What you have to do
List each line of the data that holds the word "such".

Page images and extracted text
=== Begin Enclosure ===

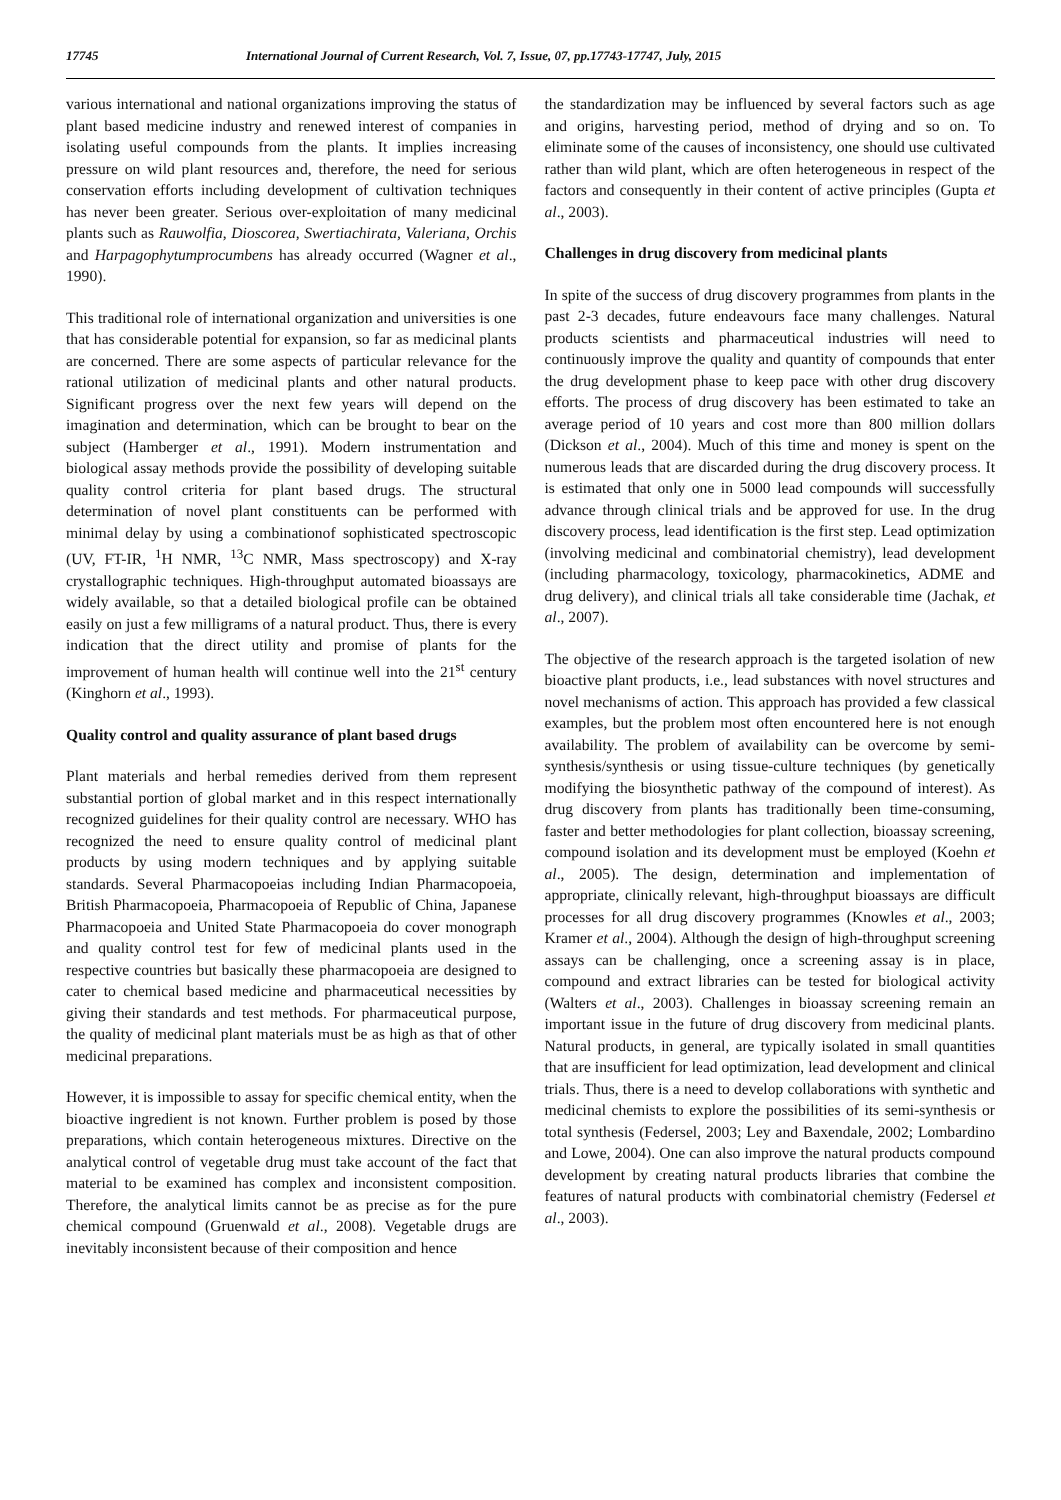17745 International Journal of Current Research, Vol. 7, Issue, 07, pp.17743-17747, July, 2015
various international and national organizations improving the status of plant based medicine industry and renewed interest of companies in isolating useful compounds from the plants. It implies increasing pressure on wild plant resources and, therefore, the need for serious conservation efforts including development of cultivation techniques has never been greater. Serious over-exploitation of many medicinal plants such as Rauwolfia, Dioscorea, Swertiachirata, Valeriana, Orchis and Harpagophytumprocumbens has already occurred (Wagner et al., 1990).
This traditional role of international organization and universities is one that has considerable potential for expansion, so far as medicinal plants are concerned. There are some aspects of particular relevance for the rational utilization of medicinal plants and other natural products. Significant progress over the next few years will depend on the imagination and determination, which can be brought to bear on the subject (Hamberger et al., 1991). Modern instrumentation and biological assay methods provide the possibility of developing suitable quality control criteria for plant based drugs. The structural determination of novel plant constituents can be performed with minimal delay by using a combinationof sophisticated spectroscopic (UV, FT-IR, <sup>1</sup>H NMR, <sup>13</sup>C NMR, Mass spectroscopy) and X-ray crystallographic techniques. High-throughput automated bioassays are widely available, so that a detailed biological profile can be obtained easily on just a few milligrams of a natural product. Thus, there is every indication that the direct utility and promise of plants for the improvement of human health will continue well into the 21<sup>st</sup> century (Kinghorn et al., 1993).
Quality control and quality assurance of plant based drugs
Plant materials and herbal remedies derived from them represent substantial portion of global market and in this respect internationally recognized guidelines for their quality control are necessary. WHO has recognized the need to ensure quality control of medicinal plant products by using modern techniques and by applying suitable standards. Several Pharmacopoeias including Indian Pharmacopoeia, British Pharmacopoeia, Pharmacopoeia of Republic of China, Japanese Pharmacopoeia and United State Pharmacopoeia do cover monograph and quality control test for few of medicinal plants used in the respective countries but basically these pharmacopoeia are designed to cater to chemical based medicine and pharmaceutical necessities by giving their standards and test methods. For pharmaceutical purpose, the quality of medicinal plant materials must be as high as that of other medicinal preparations.
However, it is impossible to assay for specific chemical entity, when the bioactive ingredient is not known. Further problem is posed by those preparations, which contain heterogeneous mixtures. Directive on the analytical control of vegetable drug must take account of the fact that material to be examined has complex and inconsistent composition. Therefore, the analytical limits cannot be as precise as for the pure chemical compound (Gruenwald et al., 2008). Vegetable drugs are inevitably inconsistent because of their composition and hence
the standardization may be influenced by several factors such as age and origins, harvesting period, method of drying and so on. To eliminate some of the causes of inconsistency, one should use cultivated rather than wild plant, which are often heterogeneous in respect of the factors and consequently in their content of active principles (Gupta et al., 2003).
Challenges in drug discovery from medicinal plants
In spite of the success of drug discovery programmes from plants in the past 2-3 decades, future endeavours face many challenges. Natural products scientists and pharmaceutical industries will need to continuously improve the quality and quantity of compounds that enter the drug development phase to keep pace with other drug discovery efforts. The process of drug discovery has been estimated to take an average period of 10 years and cost more than 800 million dollars (Dickson et al., 2004). Much of this time and money is spent on the numerous leads that are discarded during the drug discovery process. It is estimated that only one in 5000 lead compounds will successfully advance through clinical trials and be approved for use. In the drug discovery process, lead identification is the first step. Lead optimization (involving medicinal and combinatorial chemistry), lead development (including pharmacology, toxicology, pharmacokinetics, ADME and drug delivery), and clinical trials all take considerable time (Jachak, et al., 2007).
The objective of the research approach is the targeted isolation of new bioactive plant products, i.e., lead substances with novel structures and novel mechanisms of action. This approach has provided a few classical examples, but the problem most often encountered here is not enough availability. The problem of availability can be overcome by semi-synthesis/synthesis or using tissue-culture techniques (by genetically modifying the biosynthetic pathway of the compound of interest). As drug discovery from plants has traditionally been time-consuming, faster and better methodologies for plant collection, bioassay screening, compound isolation and its development must be employed (Koehn et al., 2005). The design, determination and implementation of appropriate, clinically relevant, high-throughput bioassays are difficult processes for all drug discovery programmes (Knowles et al., 2003; Kramer et al., 2004). Although the design of high-throughput screening assays can be challenging, once a screening assay is in place, compound and extract libraries can be tested for biological activity (Walters et al., 2003). Challenges in bioassay screening remain an important issue in the future of drug discovery from medicinal plants. Natural products, in general, are typically isolated in small quantities that are insufficient for lead optimization, lead development and clinical trials. Thus, there is a need to develop collaborations with synthetic and medicinal chemists to explore the possibilities of its semi-synthesis or total synthesis (Federsel, 2003; Ley and Baxendale, 2002; Lombardino and Lowe, 2004). One can also improve the natural products compound development by creating natural products libraries that combine the features of natural products with combinatorial chemistry (Federsel et al., 2003).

=== End Enclosure ===

Exercise result
various international and national organizations improving the status of plant based medicine industry and renewed interest of companies in isolating useful compounds from the plants. It implies increasing pressure on wild plant resources and, therefore, the need for serious conservation efforts including development of cultivation techniques has never been greater. Serious over-exploitation of many medicinal plants such as Rauwolfia, Dioscorea, Swertiachirata, Valeriana, Orchis and Harpagophytumprocumbens has already occurred (Wagner et al., 1990).
the standardization may be influenced by several factors such as age and origins, harvesting period, method of drying and so on. To eliminate some of the causes of inconsistency, one should use cultivated rather than wild plant, which are often heterogeneous in respect of the factors and consequently in their content of active principles (Gupta et al., 2003).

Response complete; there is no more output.